:: Supplied records ::
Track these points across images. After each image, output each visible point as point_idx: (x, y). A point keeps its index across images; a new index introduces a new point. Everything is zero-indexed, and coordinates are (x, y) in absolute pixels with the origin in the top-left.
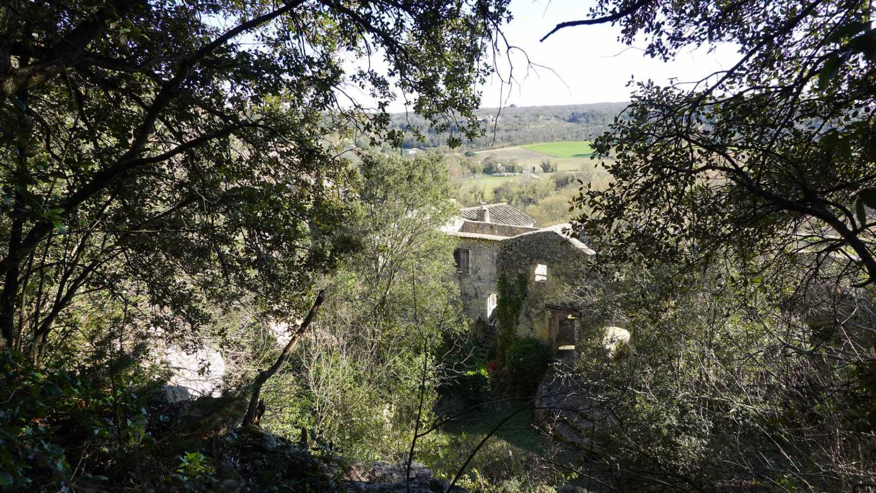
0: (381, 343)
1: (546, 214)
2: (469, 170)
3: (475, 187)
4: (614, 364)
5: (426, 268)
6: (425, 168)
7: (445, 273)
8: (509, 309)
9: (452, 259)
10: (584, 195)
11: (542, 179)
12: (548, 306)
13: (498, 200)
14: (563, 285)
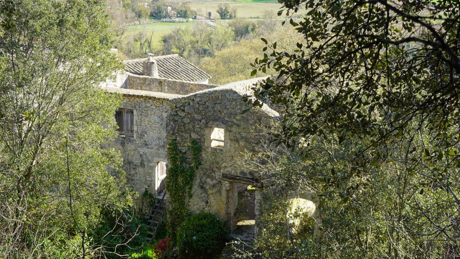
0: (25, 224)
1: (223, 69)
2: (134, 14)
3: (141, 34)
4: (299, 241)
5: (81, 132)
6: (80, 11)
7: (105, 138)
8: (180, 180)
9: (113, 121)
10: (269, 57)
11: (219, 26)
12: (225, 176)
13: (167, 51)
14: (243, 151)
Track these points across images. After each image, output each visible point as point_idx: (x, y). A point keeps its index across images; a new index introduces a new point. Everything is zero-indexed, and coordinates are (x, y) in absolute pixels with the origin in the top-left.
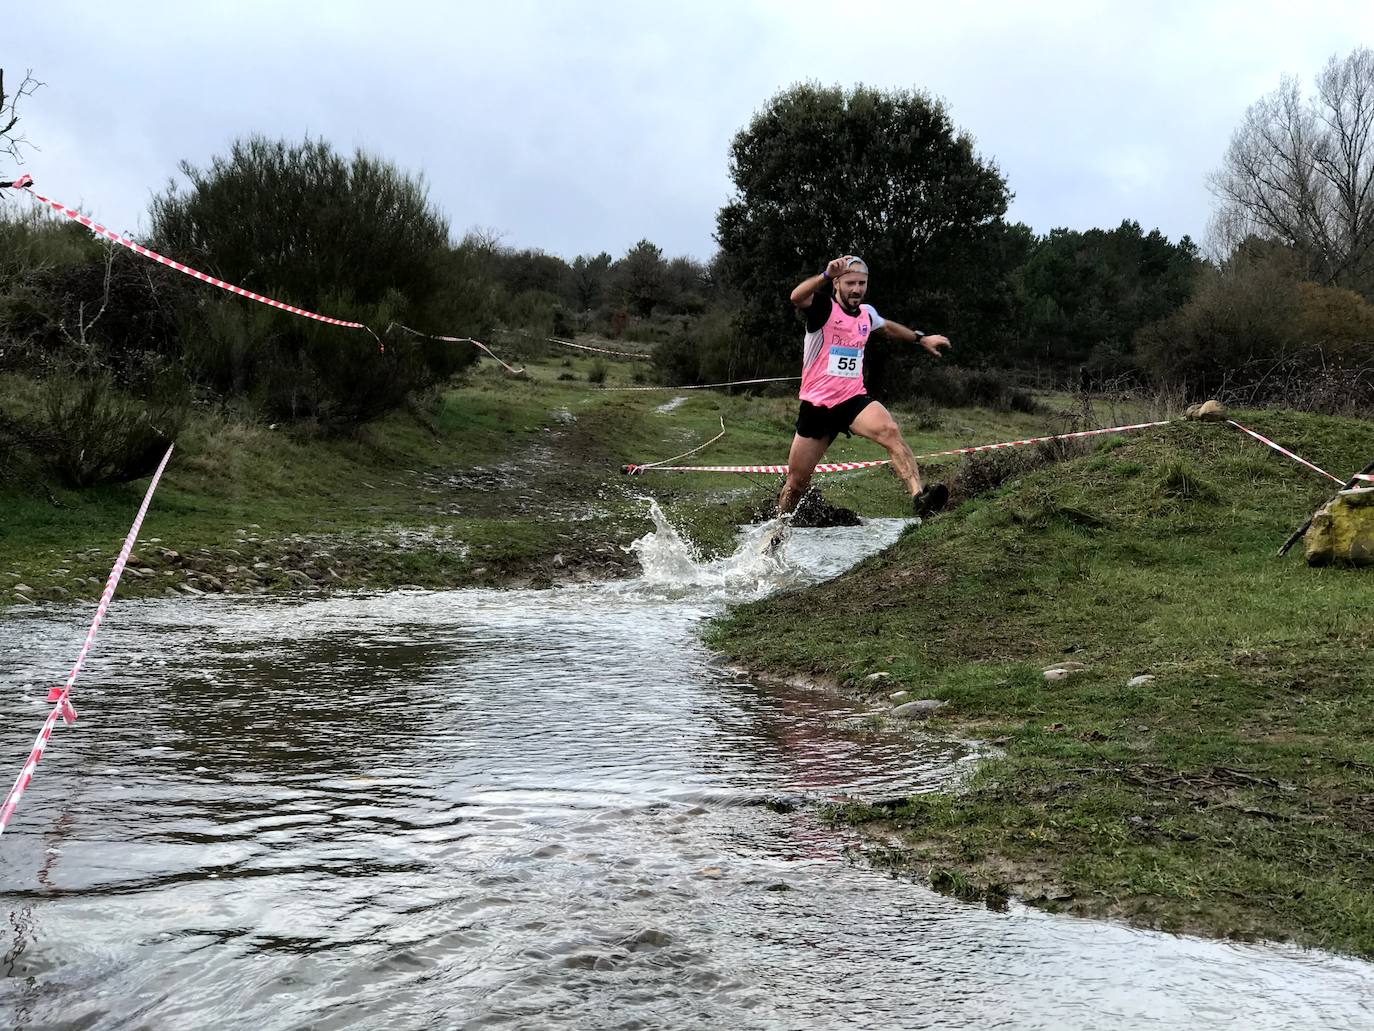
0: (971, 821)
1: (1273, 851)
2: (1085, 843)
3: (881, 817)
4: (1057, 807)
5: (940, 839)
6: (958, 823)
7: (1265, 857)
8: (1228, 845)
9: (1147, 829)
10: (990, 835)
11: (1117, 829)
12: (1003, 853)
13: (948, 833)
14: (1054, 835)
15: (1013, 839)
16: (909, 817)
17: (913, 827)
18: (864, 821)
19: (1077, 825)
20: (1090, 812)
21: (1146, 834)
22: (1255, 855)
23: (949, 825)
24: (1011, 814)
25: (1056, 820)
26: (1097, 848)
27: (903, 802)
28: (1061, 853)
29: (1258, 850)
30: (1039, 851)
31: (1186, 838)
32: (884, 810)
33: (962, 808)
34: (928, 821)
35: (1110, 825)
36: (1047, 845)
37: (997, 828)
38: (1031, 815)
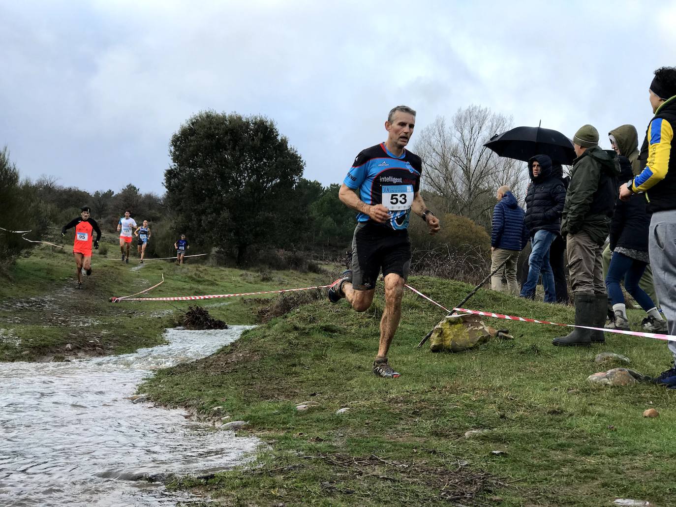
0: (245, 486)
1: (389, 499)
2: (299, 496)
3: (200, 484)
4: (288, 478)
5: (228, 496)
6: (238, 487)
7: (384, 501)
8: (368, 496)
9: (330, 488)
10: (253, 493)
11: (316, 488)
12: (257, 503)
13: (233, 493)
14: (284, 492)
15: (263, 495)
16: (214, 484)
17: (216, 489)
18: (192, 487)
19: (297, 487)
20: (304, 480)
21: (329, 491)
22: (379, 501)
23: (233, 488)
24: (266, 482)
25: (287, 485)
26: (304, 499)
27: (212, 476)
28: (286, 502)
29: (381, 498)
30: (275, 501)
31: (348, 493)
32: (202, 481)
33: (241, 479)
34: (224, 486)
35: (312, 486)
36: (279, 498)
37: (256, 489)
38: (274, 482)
:::
#### What is required:
The required output is every line from the one containing "7: (1265, 857)" through the last line of the records, inclusive, reproduced exactly and without pictures.

#### Exercise response:
7: (1265, 857)
8: (1228, 845)
9: (1147, 829)
10: (990, 835)
11: (1117, 829)
12: (1003, 853)
13: (948, 833)
14: (1054, 835)
15: (1013, 839)
16: (909, 817)
17: (913, 827)
18: (864, 821)
19: (1077, 825)
20: (1090, 812)
21: (1146, 834)
22: (1255, 855)
23: (949, 825)
24: (1011, 814)
25: (1056, 820)
26: (1097, 848)
27: (903, 802)
28: (1061, 853)
29: (1258, 850)
30: (1039, 851)
31: (1186, 838)
32: (884, 810)
33: (962, 808)
34: (928, 821)
35: (1110, 825)
36: (1047, 845)
37: (997, 828)
38: (1031, 815)
0: (245, 486)
1: (389, 499)
2: (299, 496)
3: (200, 484)
4: (288, 478)
5: (228, 496)
6: (238, 487)
7: (384, 501)
8: (368, 496)
9: (330, 488)
10: (253, 493)
11: (316, 488)
12: (257, 503)
13: (233, 493)
14: (284, 492)
15: (263, 495)
16: (214, 484)
17: (216, 489)
18: (192, 487)
19: (297, 487)
20: (304, 480)
21: (329, 491)
22: (379, 501)
23: (233, 488)
24: (266, 482)
25: (287, 485)
26: (304, 499)
27: (212, 476)
28: (286, 502)
29: (381, 498)
30: (275, 501)
31: (348, 493)
32: (202, 481)
33: (241, 479)
34: (224, 486)
35: (312, 486)
36: (279, 498)
37: (256, 489)
38: (274, 482)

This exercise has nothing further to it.